There is an increasing global trend towards legalizing the use of cannabis, albeit to differing extents. Canada and Uruguay have fully legalized cannabis, while New Zealand has legalized cannabis for medical use only—although a referendum will be held in 2020 on recreational marijuana use.
This trend is emerging even amongst Asian countries, which generally impose tough laws on drug use. Thailand is the first country in Southeast Asia to legalize the use of cannabis for medical purposes, with Malaysia and the Philippines considering similar legislative changes.
Nonetheless, the fact remains that many Asian countries remain steadfast in their stance against drugs. Generally, even trace amounts of controlled drugs are sufficient to trigger the operation of anti-drug laws, which attract severe penalties.

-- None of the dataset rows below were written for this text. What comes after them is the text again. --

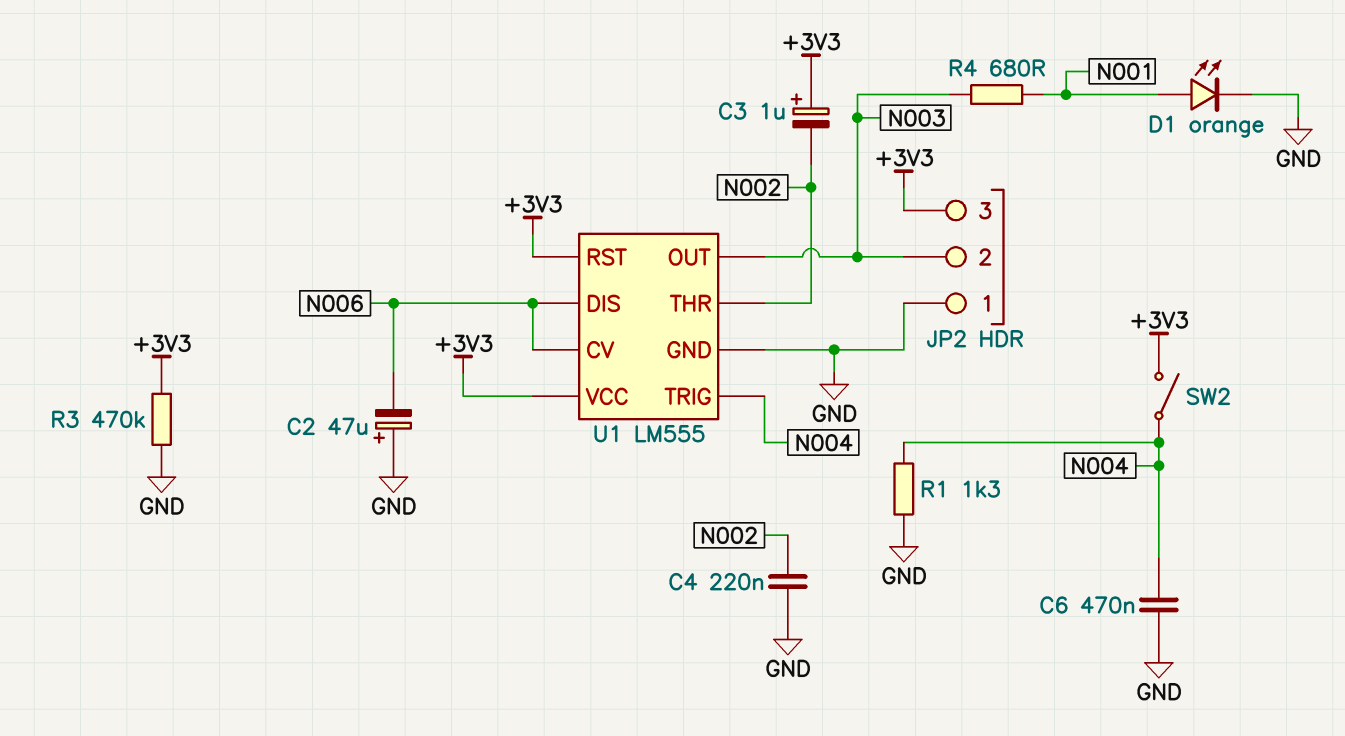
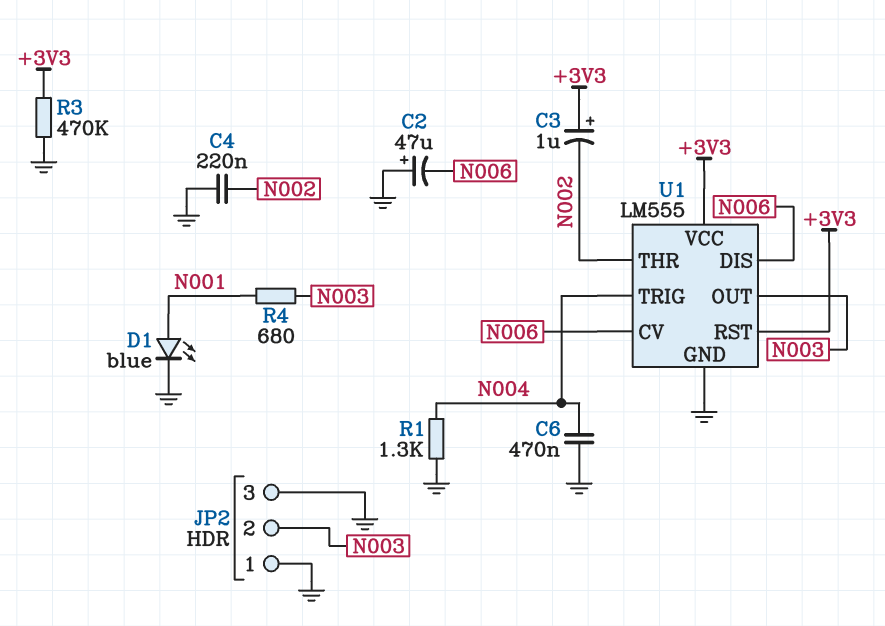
D1: LED orange (A N001, K GND) -> LED blue (A N001, K GND)
JP2 pin 3: +3V3 -> GND
SW2: switch (+3V3, N004) -> none

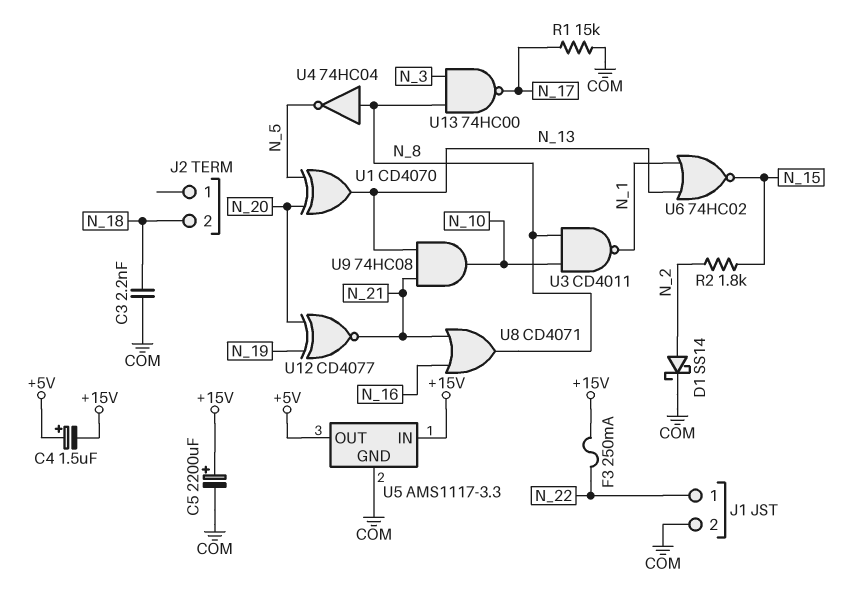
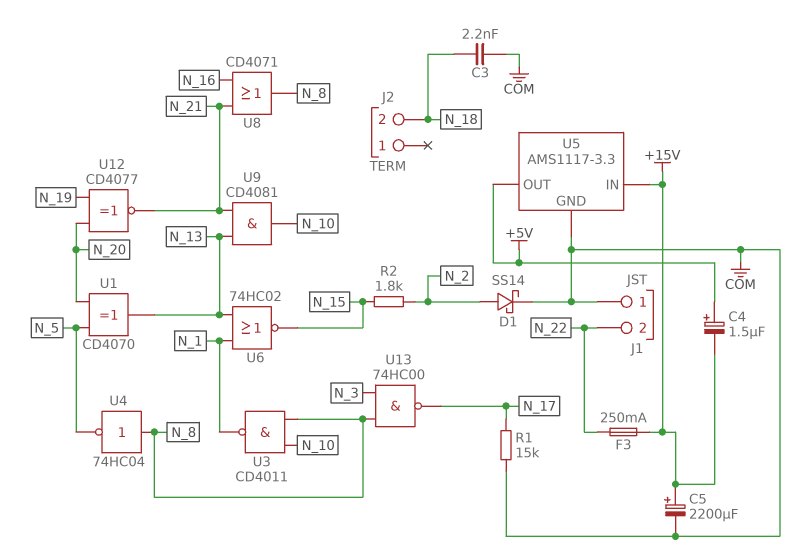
J1 pin 1: N_22 -> COM
J1 pin 2: COM -> N_22
U9: AND 74HC08 (in N_13, in N_21, out N_10) -> AND CD4081 (in N_13, in N_21, out N_10)

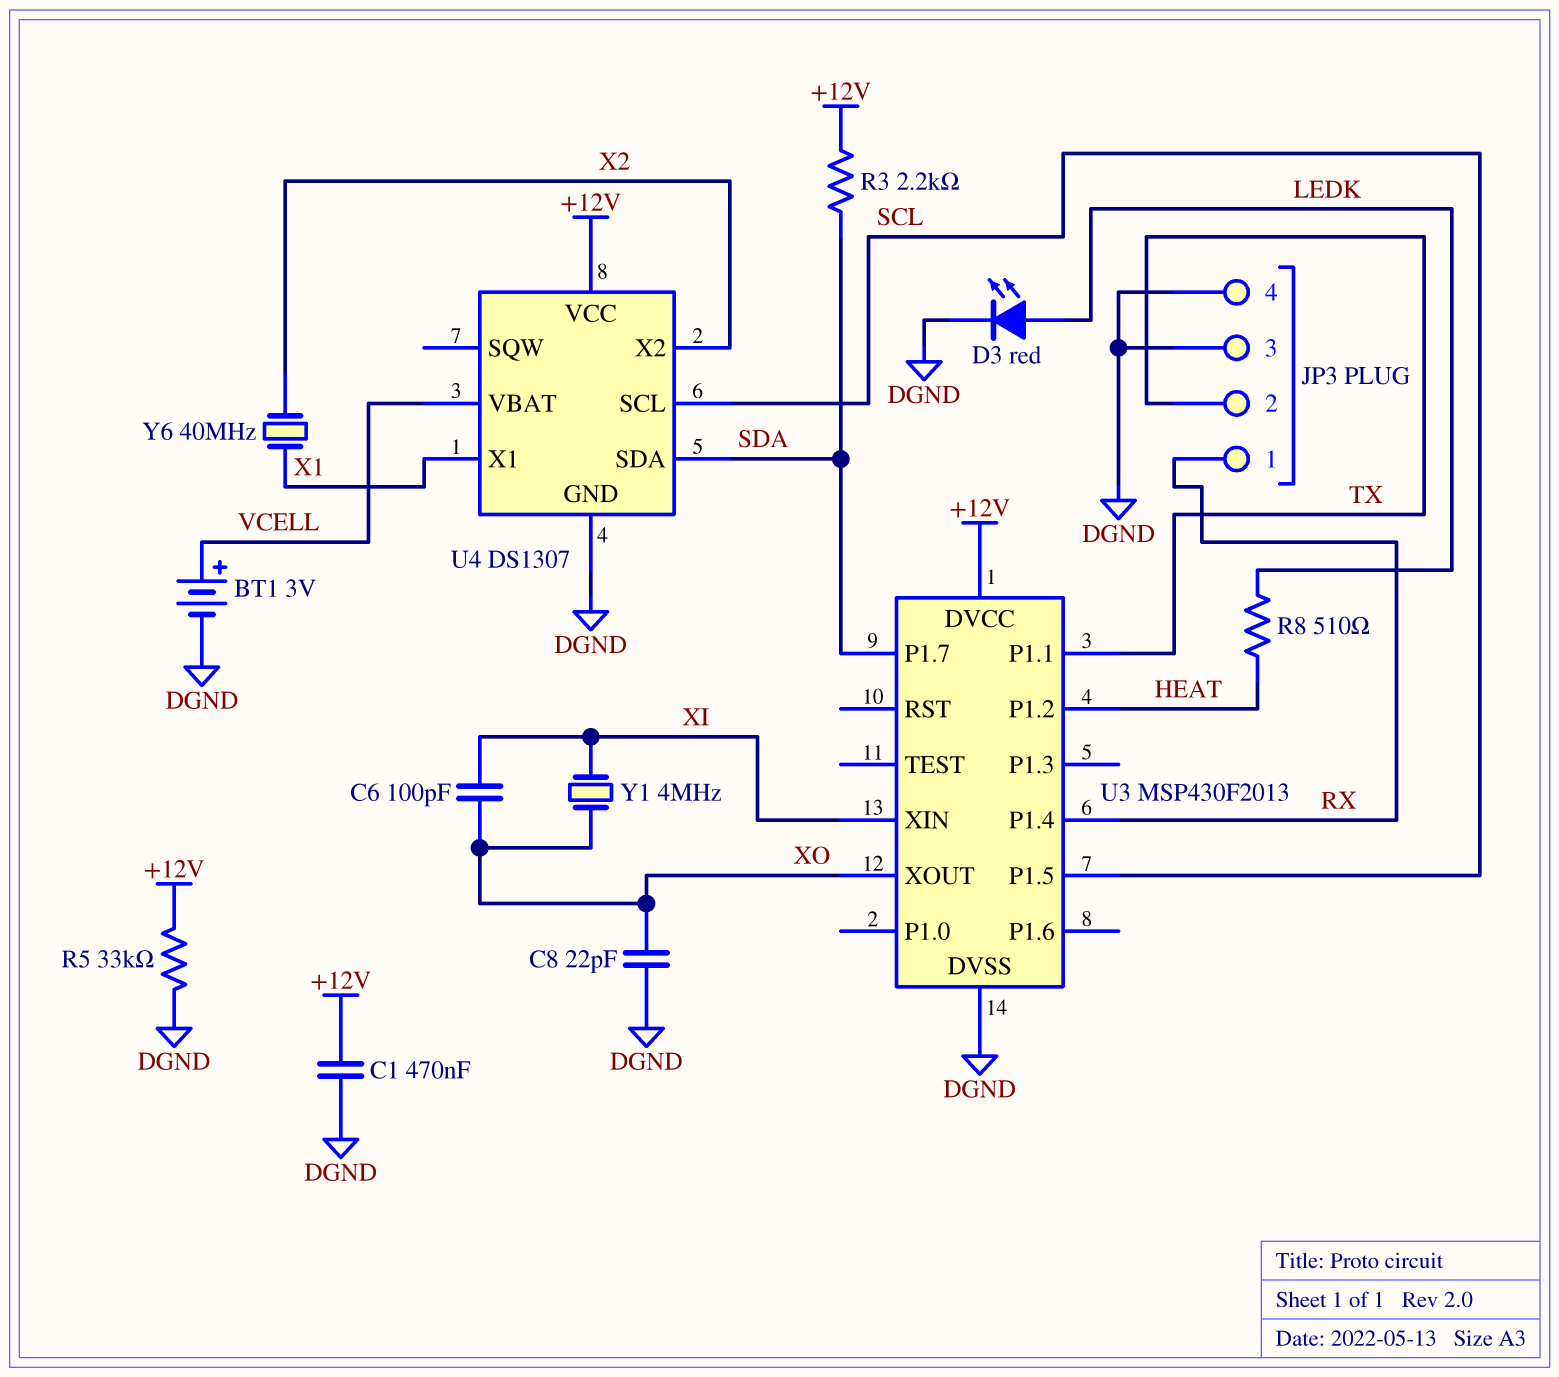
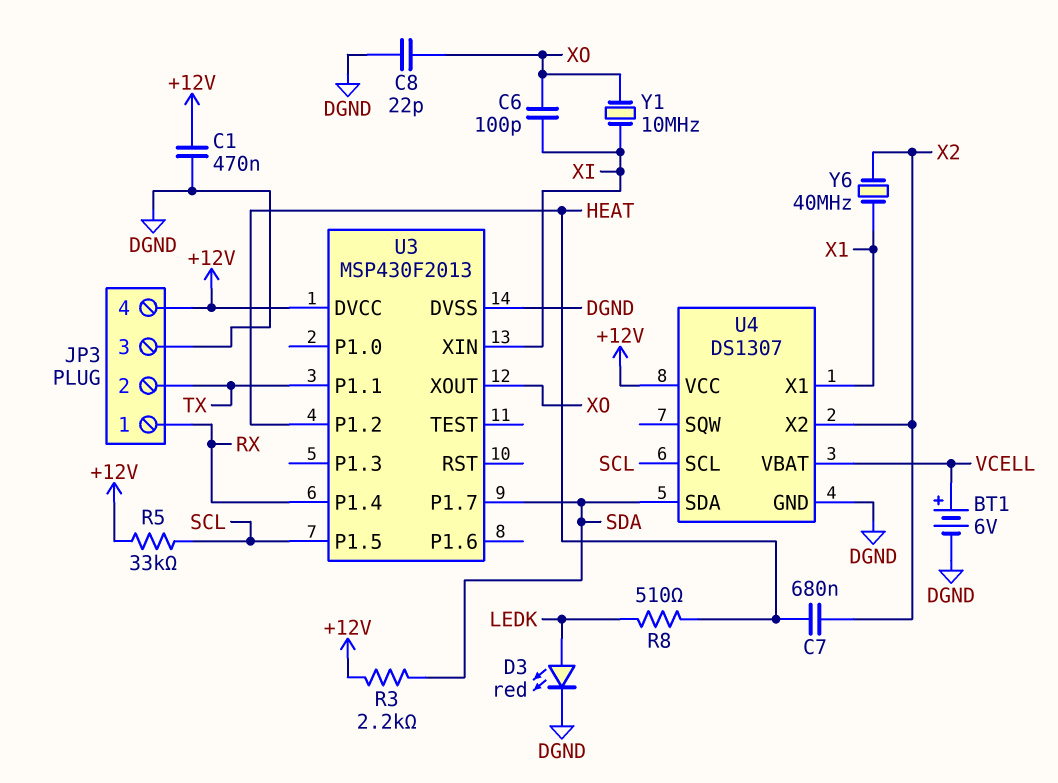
BT1: 3V (plus VCELL, minus DGND) -> 6V (plus VCELL, minus DGND)
C7: none -> 680nF (HEAT, X2)
JP3 pin 4: DGND -> +12V
R5: 33k (+12V, DGND) -> 33k (+12V, SCL)
Y1: 4MHz (XI, XO) -> 10MHz (XI, XO)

Singapore, known for its zero-tolerance stance against drug use, classifies cannabis, cannabis resin, and its derivatives as Class A controlled drugs. Under Singapore’s Misuse of Drugs Act, the penalties for trafficking, manufacturing, importing, exporting, and possessing controlled drugs include a lengthy imprisonment term with caning, or death. Company officers may also be liable if the offense is committed by the company with their consent or as a result of their negligence.
What does all this mean for businesses?
With the legalization of cannabis around the world, one can expect to see a greater range of cosmetic products being developed which contain ingredients derived from cannabis. Companies can now legally invest in the development of products offering the various purported benefits of cannabis-derived ingredients. Where these products were previously scarce or non-existent, they are now widely available. This means that cosmetic companies must be even more vigilant in ensuring that these products are not accidentally imported into or sold in ASEAN countries.
In Singapore, while all cosmetic products must be registered with the Health Sciences Authority (HSA), the ingredients listings need not be approved by the HSA. Therefore, successful notification of these cosmetic products does not necessarily mean that the product is legal under local law. The situation is largely the same across Southeast Asia, given the ASEAN Cosmetic Directive which seeks to harmonize the cosmetic regulatory scheme amongst ASEAN countries.
In December 2018, the Central Narcotics Bureau (CNB), Singapore’s primary drug enforcement agency, seized mascara containing cannabis sativa seed oil from a local skincare shop. The mascara was imported directly from the shop’s retail partner located in the USA. The shop immediately removed the mascara from its online store and complied with the CNB’s order to immediately cease the import and sale of the product. A spokesperson for the skincare shop stated that the company did not expect cannabis to be in the ingredient list, especially on a cosmetic product.
In an official statement, the CNB reminded importers, retailers and members of the public that any products derived from the cannabis sativa plant may contain controlled drugs (such as tetrahydrocannabinol, commonly known as THC) despite the product label indicating otherwise.
The above example serves as a cautionary tale to companies of the potential risks of dealing in products containing cannabis-derived ingredients, and the need to be keenly aware of the legal landscape in the jurisdiction where they operate.
Given the increasingly common use of cannabis-derived ingredients, it is an opportune time for cosmetic companies to undertake a comprehensive review of their internal compliance policies and supply chain. They must ensure that these products do not slip through the cracks, and are not sold in an ASEAN country illegally.
After all, in addition to penalties imposed for contravening local laws and regulations—be they anti-drug legislation or product safety laws—the negative publicity involved may leave an indelible stain on the company’s reputation.